The stock cruised past a 4.02 buy point within a 10-week base. At 4.43, the stock had gotten sharply extended. But as this story noted, watch for a potential pullback into the 5% buy zone, which goes up to 4.22.

That’s exactly what happened on June 22; shares dropped 6.3% to 4.15 as volume spurted 91% above its 50-day average.

That heavy volume, however, did not exceed the more than 1.6 million shares that exchanged hands on Wednesday, 290% higher than its average over the past 50 sessions.

The company has posted excellent earnings in each of the past four quarters. In Q1, Overseas Shipholding earned 14 cents a share vs. a net loss of a penny in the year-ago quarter.

Sales rose 9%, extending increases in the top line to five quarters in a row.

The following names also deserve monitoring.

Israeli circuit board contract maker Eltek (ELTK) soared past a 4.64 entry point over a two-day period and is now ridiculously extended past the 5% buy zone.

Itau Unibanco (ITUB) of Brazil briefly cleared an early buy point at 5.40 before sliding back. The lender also formed a new cup with handle that offers a 5.55 entry point. ITUB shares have broken out and gotten extended after recently posting an 13th gain in 14 trading sessions.

Also recently making IBD Stock Screener: Travelzoo (TZOO), which cruised out of a good cup with handle on April 27 at 6.66 and made solid gains. TZOO is now working on a new base.

TZOO made the IBD Screener’s top stocks in terms of Relative Strength Rating (currently a 98) and trading under 10 a share.

Additional Watchlist names include Heritage Global (HGBL), which scored an 800% jump in earnings per share on an 84% revenue increase in Q4 and is smartly clearing resistance near 3; and Avadel (AVDL), which is developing treatments for narcolepsy. Avadel is winning a battle of buying support at its fast-rising 21-day exponential moving average. At 15.07, Avadel has cruised 110% ahead since Jan. 1.

Heritage has gotten way extended after blasting higher seven days in a row through Thursday’s close.

Avadel has broken out of a new cuplike base with a 10.30 buy point and is now sharply extended. But the stock is trading tightly after superb gains, a good sign.

The six-week base sits next to a longer, deeper cup without a handle.

Sonim Technologies (SONM), which belongs to IBD’s telecom-consumer products industry group, is creating a new base with a buy point past 1.27. Chile’s energy utility Enel Chile (ENIC) has rebounded off the rising 10-week moving average for at least the fourth time after a successful breakout past a cup without handle at 1.95 back in late November 2022.

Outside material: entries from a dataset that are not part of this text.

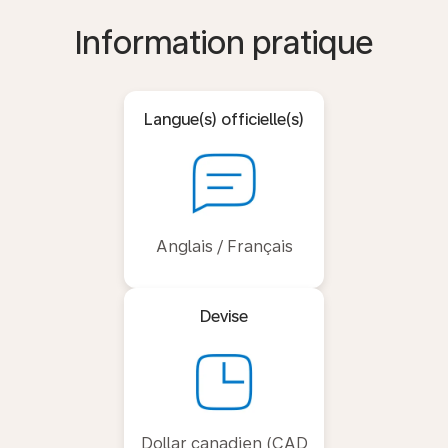
Information pratique
Langue(s) officielle(s)
Anglais / Français
Devise
Dollar canadien (CAD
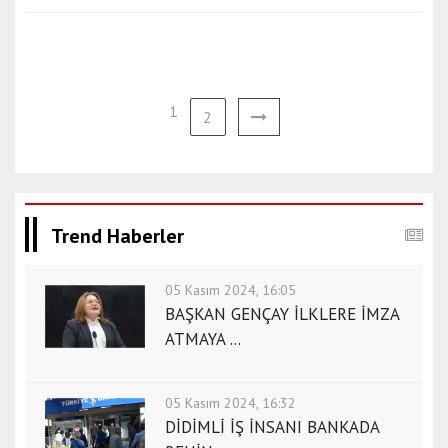
1
2
Trend Haberler
05 Kasım 2024, 16:05
BAŞKAN GENÇAY İLKLERE İMZA
ATMAYA ...
05 Kasım 2024, 16:32
DİDİMLİ İŞ İNSANI BANKADA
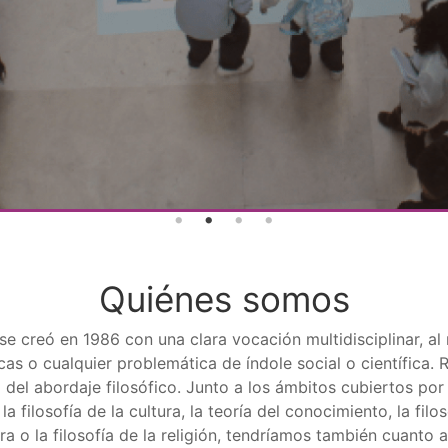
Quiénes somos
) se creó en 1986 con una clara vocación multidisciplinar, a
ticas o cualquier problemática de índole social o científica. 
 del abordaje filosófico. Junto a los ámbitos cubiertos por l
, la filosofía de la cultura, la teoría del conocimiento, la filo
atura o la filosofía de la religión, tendríamos también cuanto 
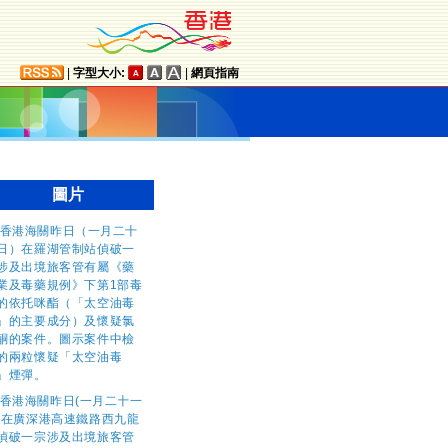
|
字型大小:
|
網頁指南
圖片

Tat Technologies (TATT), Israel’s specialist in heat transfer and electric motion systems, has rolled smoothly past a long consolidation pattern with a 6.89 proper buy point. The breakout saw heavy volume, a good sign. A new pullback has so far come in lighter trade.

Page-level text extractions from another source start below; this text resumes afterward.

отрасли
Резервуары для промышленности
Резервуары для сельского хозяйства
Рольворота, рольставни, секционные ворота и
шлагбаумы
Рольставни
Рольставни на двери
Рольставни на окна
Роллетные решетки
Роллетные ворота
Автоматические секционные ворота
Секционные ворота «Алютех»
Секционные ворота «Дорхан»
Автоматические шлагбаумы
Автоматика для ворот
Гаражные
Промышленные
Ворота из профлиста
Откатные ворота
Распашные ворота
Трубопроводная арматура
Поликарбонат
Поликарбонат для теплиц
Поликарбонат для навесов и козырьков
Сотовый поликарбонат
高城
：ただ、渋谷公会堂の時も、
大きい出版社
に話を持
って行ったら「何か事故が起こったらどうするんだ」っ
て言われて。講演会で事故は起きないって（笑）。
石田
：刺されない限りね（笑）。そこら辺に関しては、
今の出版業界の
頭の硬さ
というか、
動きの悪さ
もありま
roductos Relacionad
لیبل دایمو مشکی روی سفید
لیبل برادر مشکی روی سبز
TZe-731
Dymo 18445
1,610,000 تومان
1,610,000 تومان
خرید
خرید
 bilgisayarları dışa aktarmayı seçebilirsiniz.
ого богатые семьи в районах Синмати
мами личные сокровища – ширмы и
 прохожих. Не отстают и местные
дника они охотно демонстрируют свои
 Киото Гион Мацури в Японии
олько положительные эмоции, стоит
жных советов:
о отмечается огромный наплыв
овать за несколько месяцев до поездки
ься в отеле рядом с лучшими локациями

Tat’s base began forming in September.

Tat notched two straight quarters of earnings in the past two quarters. From 2020 to 2022, Tat lost a cumulative total $1.02 a share. Tat’s sales have accelerated from a 4% drop in Q2 of 2022 to gains of 19%, 12% and 26% vs. year-ago levels.

The Golden Rule

Finally, never forget the No. 1 maxim of IBD-style investing. If you buy at a proper buy point and expectations get broken, cutting losses short to protect your hard-earned capital allows you to invest in a more promising growth company in the near term.

This means no matter at what price in which you purchased shares, accept no larger than a loss of 7%-8% on those shares. You can quickly recover from such a deficit. But a 40% or 50% loss requires that you make a 67% to 100% gain on the next trade to get back to break-even.

Even among cheap stocks that you look to buy.